■ Short problem A ■
Quote all of the records below line for line, omitting the pictures.

And today we wrap up our Hoop Legacy
Week Month with a look at DJ Raw B. Of course, he produced an entire album with Luke Sick in 2019 called Born Illness, which I covered in this video. And he’s also been providing sporadic cuts and beats on some of his more recent projects… you’ve seen his name pop up in my write-ups once or twice. But Raw B’s legacy actually goes back much further than I realized. He was the DJ for Double Life, L’Roneous Da’Versifier‘s old group. I’ve had his feature on the classic Cue’s Hip Hop Shop compilation for decades, but I never made the connection. And his recorded relationship to The Hoop goes back to the 2001 DJ album Turntables By the Bay and an Amoeba Records compilation which they gave a killer exclusive song called “Proto-ghost Groove.”
Now, in the three years since Born Illness, he’s been releasing solo albums. One a year, and I’ve got all three here. So let’s have a listen to what he’s been getting up to on his own.

■ Extracted material ■
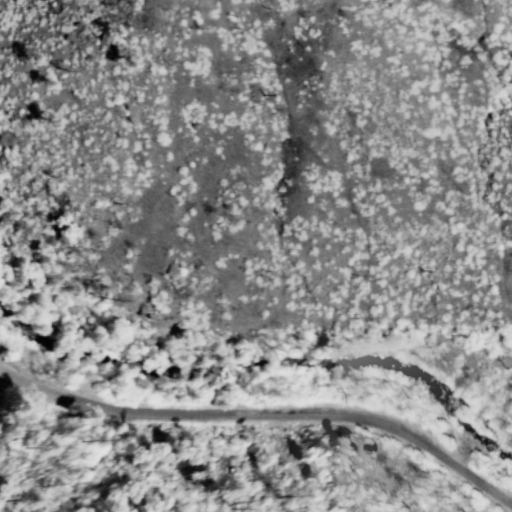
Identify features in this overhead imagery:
road: (264, 416)
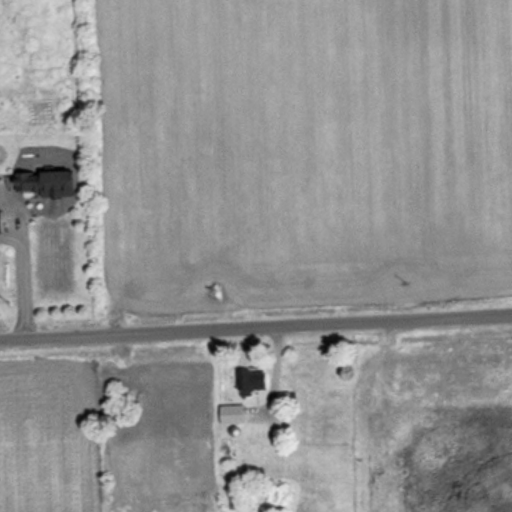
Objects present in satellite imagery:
building: (49, 183)
building: (3, 222)
road: (256, 329)
building: (255, 381)
building: (235, 414)
building: (231, 446)
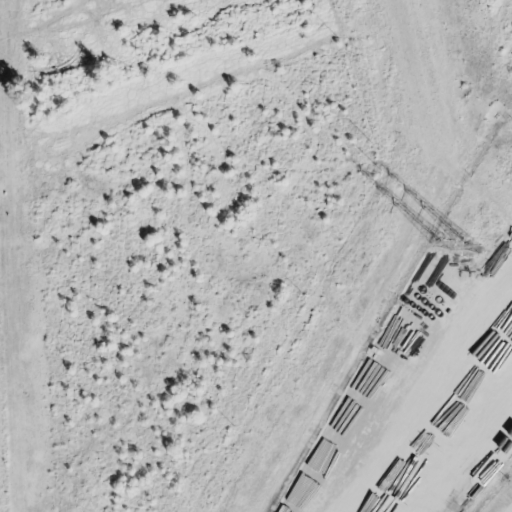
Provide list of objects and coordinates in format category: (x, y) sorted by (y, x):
power tower: (455, 246)
road: (498, 288)
road: (507, 506)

■ Short problem B ■
Print the whole DJ Raw B write-up above, word for word.

■ Answer A ■
Identify features in this overhead imagery:
road: (264, 416)
Objects present in satellite imagery:
building: (49, 183)
building: (3, 222)
road: (256, 329)
building: (255, 381)
building: (235, 414)
building: (231, 446)
Provide list of objects and coordinates in format category: (x, y) sorted by (y, x):
power tower: (455, 246)
road: (498, 288)
road: (507, 506)

■ Answer B ■
And today we wrap up our Hoop Legacy
Week Month with a look at DJ Raw B. Of course, he produced an entire album with Luke Sick in 2019 called Born Illness, which I covered in this video. And he’s also been providing sporadic cuts and beats on some of his more recent projects… you’ve seen his name pop up in my write-ups once or twice. But Raw B’s legacy actually goes back much further than I realized. He was the DJ for Double Life, L’Roneous Da’Versifier‘s old group. I’ve had his feature on the classic Cue’s Hip Hop Shop compilation for decades, but I never made the connection. And his recorded relationship to The Hoop goes back to the 2001 DJ album Turntables By the Bay and an Amoeba Records compilation which they gave a killer exclusive song called “Proto-ghost Groove.”
Now, in the three years since Born Illness, he’s been releasing solo albums. One a year, and I’ve got all three here. So let’s have a listen to what he’s been getting up to on his own.